When it rains it pours.
It was dry when I got out of the hotel this morning, that surprised me, the sight of the clouds on the horizon though did not. The weather forecast was right and just 17 miles into the ride it started to rain.
It was not bad to start with but by the time I got to Thame it was really torrential.
The second part of the Hauraki Trail was ok, in keeping with what you’d expect from a trainline trail it was straight and flat and the only things that were there to break the monotony were the occasional cattle grids and some 20 bridges of various sizes.
In addition I saw the coolest postbox I’ve ever seen.
After 90 minutes of farm animals along the trail, wet from tip to toe, I got to Thame. It was raining so heavily by now that I had no option but to stop for breakfast.
The bakery caffe was just at th entrance of the town and it looked like it had been put there just for me. I took my time as I knew I was in good time and I would have got to the campsite in the very early afternoon. Looking out of the door though I was not completely sure if I was going to cycle or swim there.
After a good 30 minutes it looked like the rain had stopped and I decided to make a move. I cycled some 5 miles before the rain started again, and this time it was really strong. The fact that the road was winding around the coast meant that there were points when the rain was being shot horizontally into my face by the wind. It actually was painful.
Luckily it did not last very long, another 5 miles and the first bits of blue sky were appearing at the horizon. It was some relief, but the non waterproof shoes were by now completely wet, but the good news was that the waterproof legs were already dry.
As the rain disappeared it become more fun to look at the scenery and the road proved to be really great. The carriageways were not tht wide but they were right on the edge of the sea with gentle inclinations that made the cycling not boring but not taxing either.
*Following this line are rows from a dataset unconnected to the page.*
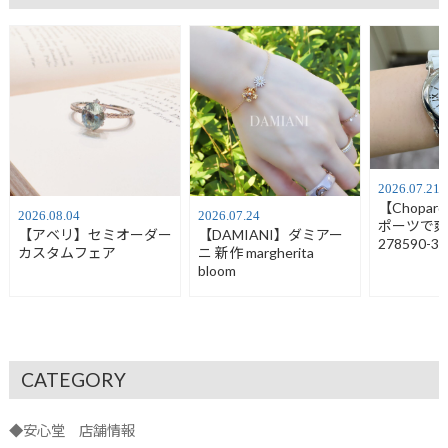
2026.07.21
【Chopa
2026.08.04
2026.07.24
ポーツで
【アベリ】セミオーダー
【DAMIANI】ダミアー
278590-30
カスタムフェア
ニ 新作 margherita
bloom
CATEGORY
◆安心堂 店舗情報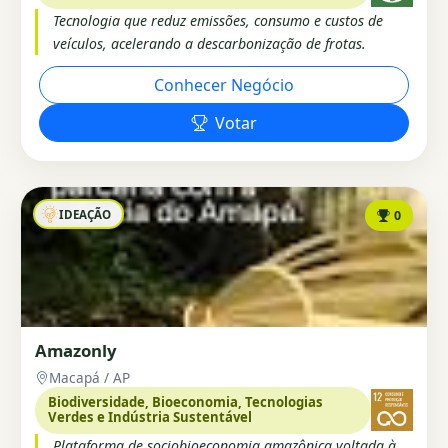
Tecnologia que reduz emissões, consumo e custos de
veículos, acelerando a descarbonização de frotas.
Conhecer Negócio
Votar
IDEAÇÃO
0
Amazonly
Macapá / AP
Biodiversidade, Bioeconomia, Tecnologias
Verdes e Indústria Sustentável
Plataforma de sociobioeconomia amazônica voltada à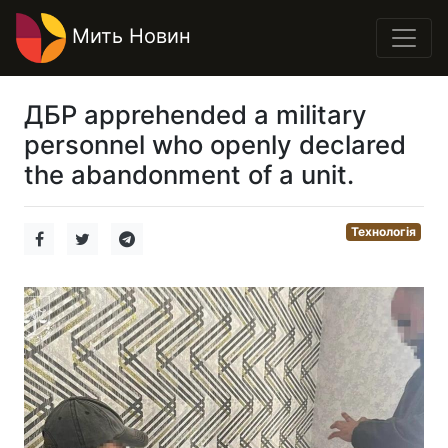
Мить Новин
ДБР apprehended a military
personnel who openly declared
the abandonment of a unit.
Технологія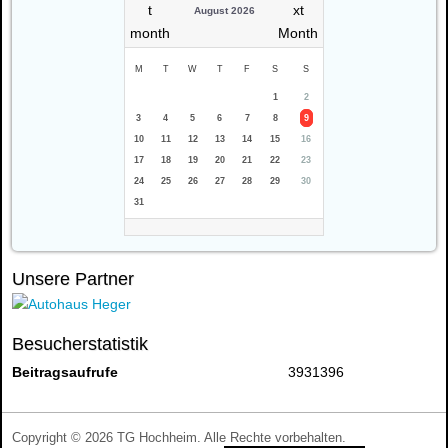
August 2026
M
T
W
T
F
S
S
1
2
3
4
5
6
7
8
9
10
11
12
13
14
15
16
17
18
19
20
21
22
23
24
25
26
27
28
29
30
31
Unsere Partner
Besucherstatistik
Beitragsaufrufe
3931396
Copyright © 2026 TG Hochheim. Alle Rechte vorbehalten.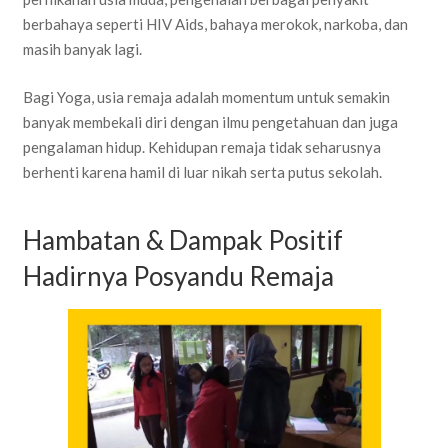
berbahaya seperti HIV Aids, bahaya merokok, narkoba, dan
masih banyak lagi.
Bagi Yoga, usia remaja adalah momentum untuk semakin
banyak membekali diri dengan ilmu pengetahuan dan juga
pengalaman hidup. Kehidupan remaja tidak seharusnya
berhenti karena hamil di luar nikah serta putus sekolah.
Hambatan & Dampak Positif
Hadirnya Posyandu Remaja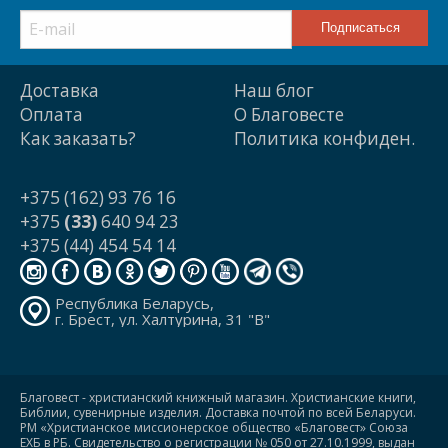
Доставка
Наш блог
Оплата
О Благовесте
Как заказать?
Политика конфиден.
+375 (162) 93 76 16
+375
(33)
640 94 23
+375 (44) 454 54 14
Республика Беларусь,
г. Брест, ул. Халтурина, 31 "В"
Благовест - христианский книжный магазин. Христианские книги,
Библии, сувенирные изделия. Доставка почтой по всей Беларуси.
РМ «Христианское миссионерское общество «Благовест» Союза
ЕХБ в РБ. Свидетельство о регистрации № 050 от 27.10.1999, выдан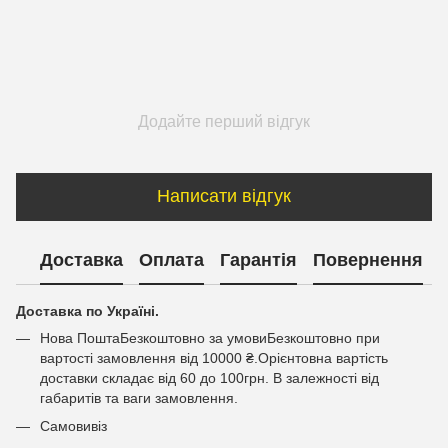
Додайте перший відгук
Написати відгук
Доставка
Оплата
Гарантія
Повернення
Доставка по Україні.
Нова ПоштаБезкоштовно за умовиБезкоштовно при
вартості замовлення від 10000 ₴.Орієнтовна вартість
доставки складає від 60 до 100грн. В залежності від
габаритів та ваги замовлення.
Самовивіз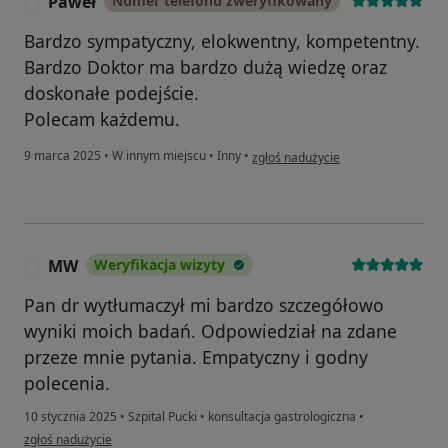
Paweł
Numer telefonu zweryfikowany
P
Bardzo sympatyczny, elokwentny, kompetentny.
Bardzo Doktor ma bardzo dużą wiedzę oraz
doskonałe podejście.
Polecam każdemu.
w opinii użytkownika Paweł
9 marca 2025
•
W innym miejscu
•
Inny
•
zgłoś nadużycie
MW
Weryfikacja wizyty
M
Pan dr wytłumaczył mi bardzo szczegółowo
wyniki moich badań. Odpowiedział na zdane
przeze mnie pytania. Empatyczny i godny
polecenia.
10 stycznia 2025
•
Szpital Pucki
•
konsultacja gastrologiczna
•
w opinii użytkownika MW
zgłoś nadużycie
I stopped at a rest point where I took my top off and spread stuff to try to get them dry. I woman that was walking by stopped and started chatting with me and I ended up giving her my entire life history. She was very nice about it and sorry that I had already gone through Touranga otherwise there would have been a bed for me at their place.
Sometime I feel I am a mix between Forest Gump and the ancient mariner perpetually cycling around while telling my tale to all the people I meet.
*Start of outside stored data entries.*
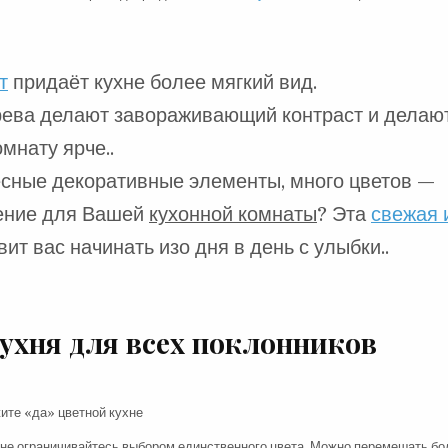
т
придаёт кухне более мягкий вид.
ерева делают завораживающий контраст и делаю
омнату ярче..
есные декоративные элементы, много цветов —
шение для Вашей
кухонной комнаты
? Эта
свежая 
ит вас начинать изо дня в день с улыбки..
ухня
для всех поклонников
 не ограничивайтесь выбором единственного цвета. Можно перемешать бо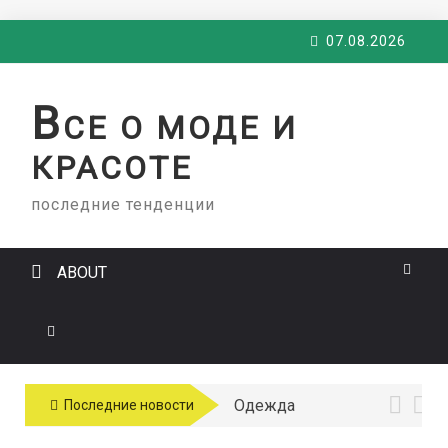
Skip
07.08.2026
to
content
В
СЕ О МОДЕ И
КРАСОТЕ
последние тенденции
ABOUT
Одежда
Последние новости
больших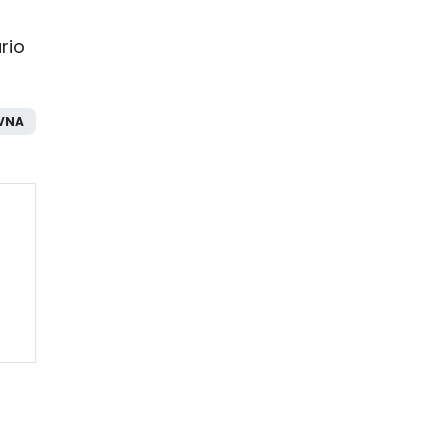
rio
VNA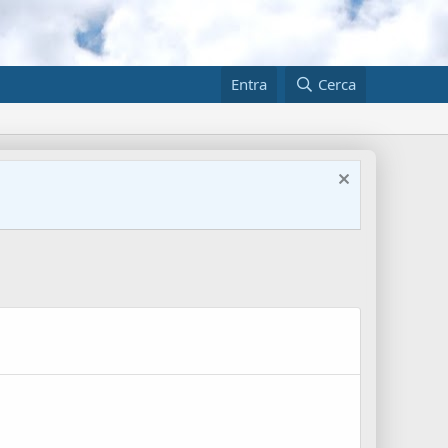
Entra
Cerca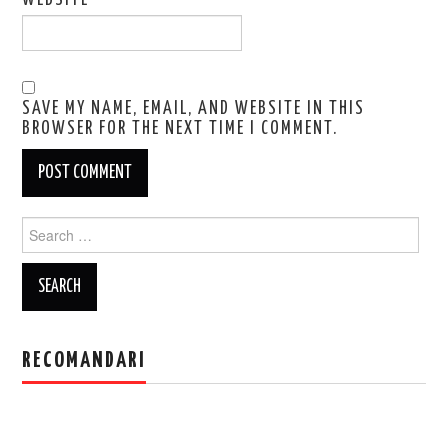
SAVE MY NAME, EMAIL, AND WEBSITE IN THIS
BROWSER FOR THE NEXT TIME I COMMENT.
Search
for:
RECOMANDARI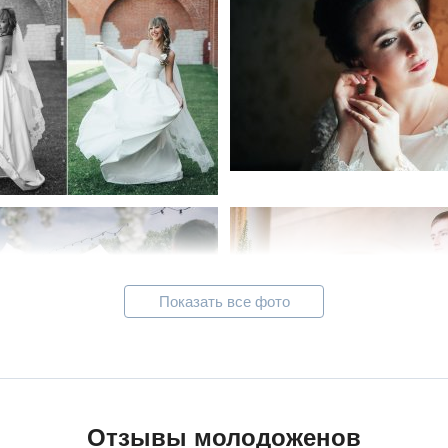
Показать все фото
Отзывы молодоженов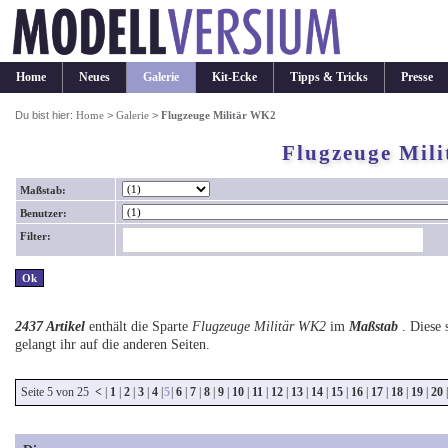
Home
Neues
Galerie
Kit-Ecke
Tipps & Tricks
Presse
Du bist hier:
Home
>
Galerie
>
Flugzeuge Militär WK2
Flugzeuge Mil
Maßstab:
Benutzer:
Filter:
2437 Artikel
enthält die Sparte
Flugzeuge Militär WK2
im
Maßstab
. Diese 
gelangt ihr auf die anderen Seiten.
Seite 5 von 25
<
|
1
|
2
|
3
|
4
|
5
|
6
|
7
|
8
|
9
|
10
|
11
|
12
|
13
|
14
|
15
|
16
|
17
|
18
|
19
|
20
The scenery continued being very nice and I kept going till mile 40 before there was any hint of serious ascent.
In the meantime most of my stuff was now dry apart from the damn shoes. I was thinking to get GoreTex ones some time ago but I am now glad I did not as I might get my clips back on the bike and therefore I will need bike shoes instead. I guess if worse comes to worse I will cycle in my flip flops for a day.
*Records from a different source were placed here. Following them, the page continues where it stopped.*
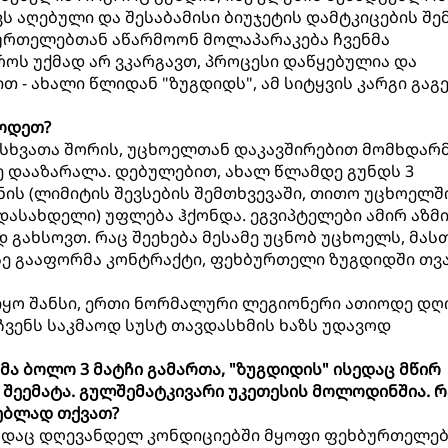
ს აღებული და შესაბამისი ბიუჯეტის დამტკიცების შე
ურთელებთან აწარმოონ მოლაპარაკება ჩვენმა
როს უქმად არ ვკარგავთ, პროცესი დაწყებულია და
 - ახალი წლიდან "ზუგდიდს", ამ სიტყვის კარგი გაგ
ლოდეთ?
 სხვათა შორის, უცხოელთან დაკავშირებით მომხდარ
ვე დააზარალა. დებულებით, ახალ წლამდე გუნდს 3
ის (ლიმიტის შევსების შემთხვევაში, თითო უცხოელშ
ადასახდელი) უფლება ჰქონდა. ეგვიპტელები ამირ აზმი
 გახსოვთ. რაც შეეხება მესამე უცნობ უცხოელს, მას
სე გააფორმა კონტრაქტი, ფეხბურთელი ზუგდიდში თ
, იყო შანსი, ერთი ნორმალური ლეგიონერი ათიოდე დღ
ჩვენს საკმაოდ სუსტ თავდასხმის ხაზს უდავოდ
მა ბოლო 3 მატჩი გამართა, "ზუგდიდის" ისედაც მწირ
შეემატა. გულშემატკივარი უკეთესის მოლოდინშია. რ
ებლად თქვათ?
თუნდაც დღევანდელ კონდიციებში მყოფი ფეხბურთელე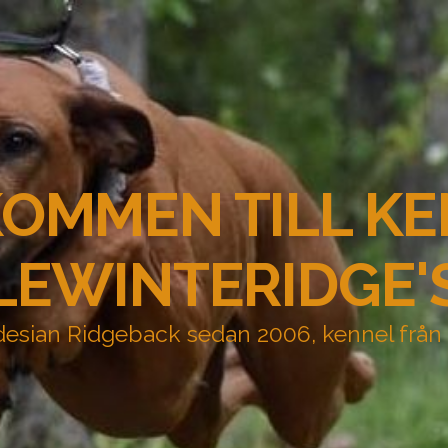
OMMEN TILL K
LEWINTERIDGE'
esian Ridgeback sedan 2006, kennel från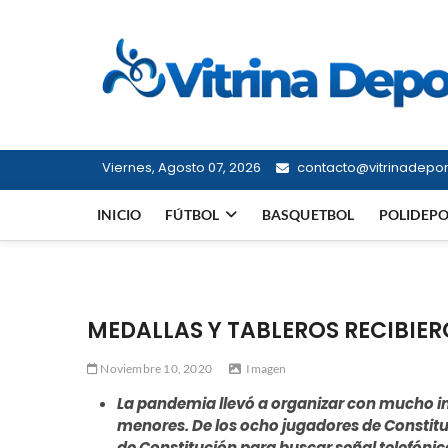
Saltar
al
contenido
Viernes, Agosto 07, 2026
contacto@vitrinadeport
INICIO
FÚTBOL
BASQUETBOL
POLIDEP
MEDALLAS Y TABLEROS RECIBIE
Noviembre 10, 2020
Imagen
La pandemia llevó a organizar con mucho ing
menores. De los ocho jugadores de Constituc
de Constitución para buscar señal telefóni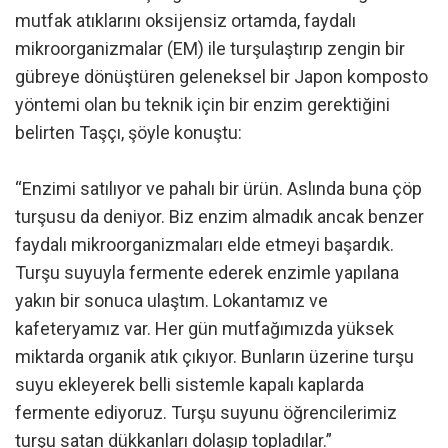
mutfak atıklarını oksijensiz ortamda, faydalı
mikroorganizmalar (EM) ile turşulaştırıp zengin bir
gübreye dönüştüren geleneksel bir Japon komposto
yöntemi olan bu teknik için bir enzim gerektiğini
belirten Taşçı, şöyle konuştu:
“Enzimi satılıyor ve pahalı bir ürün. Aslında buna çöp
turşusu da deniyor. Biz enzim almadık ancak benzer
faydalı mikroorganizmaları elde etmeyi başardık.
Turşu suyuyla fermente ederek enzimle yapılana
yakın bir sonuca ulaştım. Lokantamız ve
kafeteryamız var. Her gün mutfağımızda yüksek
miktarda organik atık çıkıyor. Bunların üzerine turşu
suyu ekleyerek belli sistemle kapalı kaplarda
fermente ediyoruz. Turşu suyunu öğrencilerimiz
turşu satan dükkanları dolaşıp topladılar.”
When the hill came it was most definitely steep. The good thing though was that the views from the top were great and on the othe side of the hill I wore the goPro on the helmet and hopefully got some good filming of the descent.
The first hill out of the way there was a little respite before the second and last one. This one was lower but steeper and offered at the top the mother of all views over Coromandel and its bay.
The other unexpected surprise on the bottom of the hill was the Coromandel Oyster Company. Having missed out twice on oysters, first in Bluff, by not going, second in Moeraki by them being finished, I was not going to get this opportunity slip. I got half a dozen, sprinkled a drop of tabasco in each and had a rather sublime lunch of bread and oysters.
The oyster outfit was only three miles from Coromandel town and it took me no time to get to the YHA hostel and campsite. The place is super and the grass is super bouncy so I’ll be very comfortable tonight.
I also met Patrik from Idaho who has just done the South island section of the Te Araroa hiking trail and is now cycling the north island, and Grahame from Alberta who started cycling at Bluff and is tomorrow taking the ferry to Auckland to go and cycle Northland to Cape Reinga. We sat in the communal lounge and chatted a bit about all the trials and rewards of cycle and walk touring, great to get the view of people from different places in the world on things. The real funny thing is that Patrick actually met and walked for a week with Jörg, you remember the guy I met in Invercargill? The world is a small place, New Zealand is even smaller.
I am currently exiled into the comunal lounge as the rain is back on, I run out to rescue the shoes and in the process got pretty wet but I did not manage to do any saving and they are back in the state they were when I got into the camp. Will review in the morning what to do with them.